Saved data entries
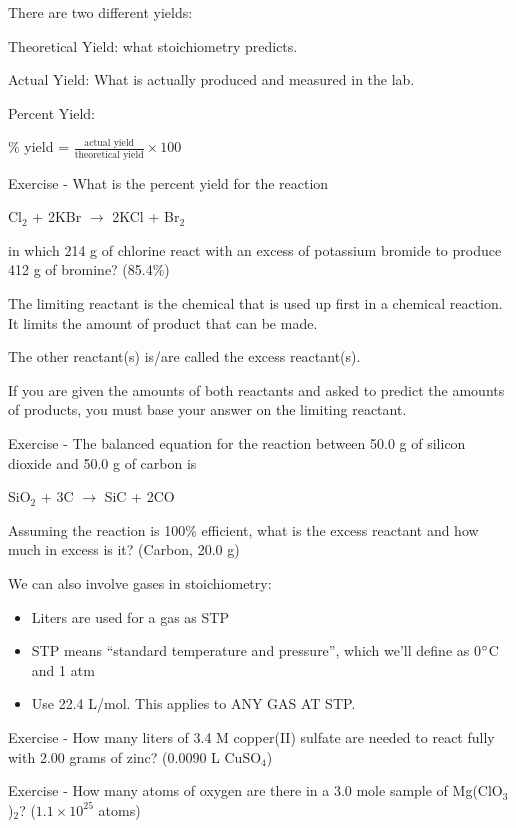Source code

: \documentclass[../hchem.tex]{subfiles}
\begin{document}
There are two different yields:

Theoretical Yield: what stoichiometry predicts.

Actual Yield: What is actually produced and measured in the lab.

Percent Yield:
\begin{center}
    \% yield = $\frac{\text{actual yield}}{\text{theoretical yield}}\times 100$
\end{center}

Exercise - What is the percent yield for the reaction 
\begin{center}
    Cl$_2$ + 2KBr $\rightarrow$ 2KCl + Br$_2$
\end{center}
in which 214 g of chlorine react with an excess of potassium bromide to produce 412 g of bromine? (85.4\%)

The limiting reactant is the chemical that is used up first in a chemical reaction. It limits the amount of product that can be made.

The other reactant(s) is/are called the excess reactant(s).

If you are given the amounts of both reactants and asked to predict the amounts of products, you must base your answer on the limiting reactant.

Exercise - The balanced equation for the reaction between 50.0 g of silicon dioxide and 50.0 g of carbon is 
\begin{center}
    SiO$_2$ + 3C $\rightarrow$ SiC + 2CO
\end{center}
Assuming the reaction is 100\% efficient, what is the excess reactant and how much in excess is it? (Carbon, 20.0 g)

We can also involve gases in stoichiometry:
\begin{itemize}
    \item Liters are used for a gas as STP 
    \item STP means ``standard temperature and pressure'', which we'll define as 0$\degree$C and 1 atm 
    \item Use 22.4 L/mol. This applies to ANY GAS AT STP.
\end{itemize}

Exercise - How many liters of 3.4 M copper(II) sulfate are needed to react fully with 2.00 grams of zinc? (0.0090 L CuSO$_4$)

Exercise - How many atoms of oxygen are there in a 3.0 mole sample of Mg(ClO$_3$)$_2$? ($1.1\times 10^{25}$ atoms)
\end{document}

_Work required:_ Taking the line with "Cl$_2$ + 2KBr $\rightarrow$ 2KCl + Br$_2$" as the first and the line with "The other reactant(s)" as the last, retype that stretch of the data above exactly, with no other lines.

_The answer:_
    Cl$_2$ + 2KBr $\rightarrow$ 2KCl + Br$_2$
\end{center}
in which 214 g of chlorine react with an excess of potassium bromide to produce 412 g of bromine? (85.4\%)

The limiting reactant is the chemical that is used up first in a chemical reaction. It limits the amount of product that can be made.

The other reactant(s) is/are called the excess reactant(s).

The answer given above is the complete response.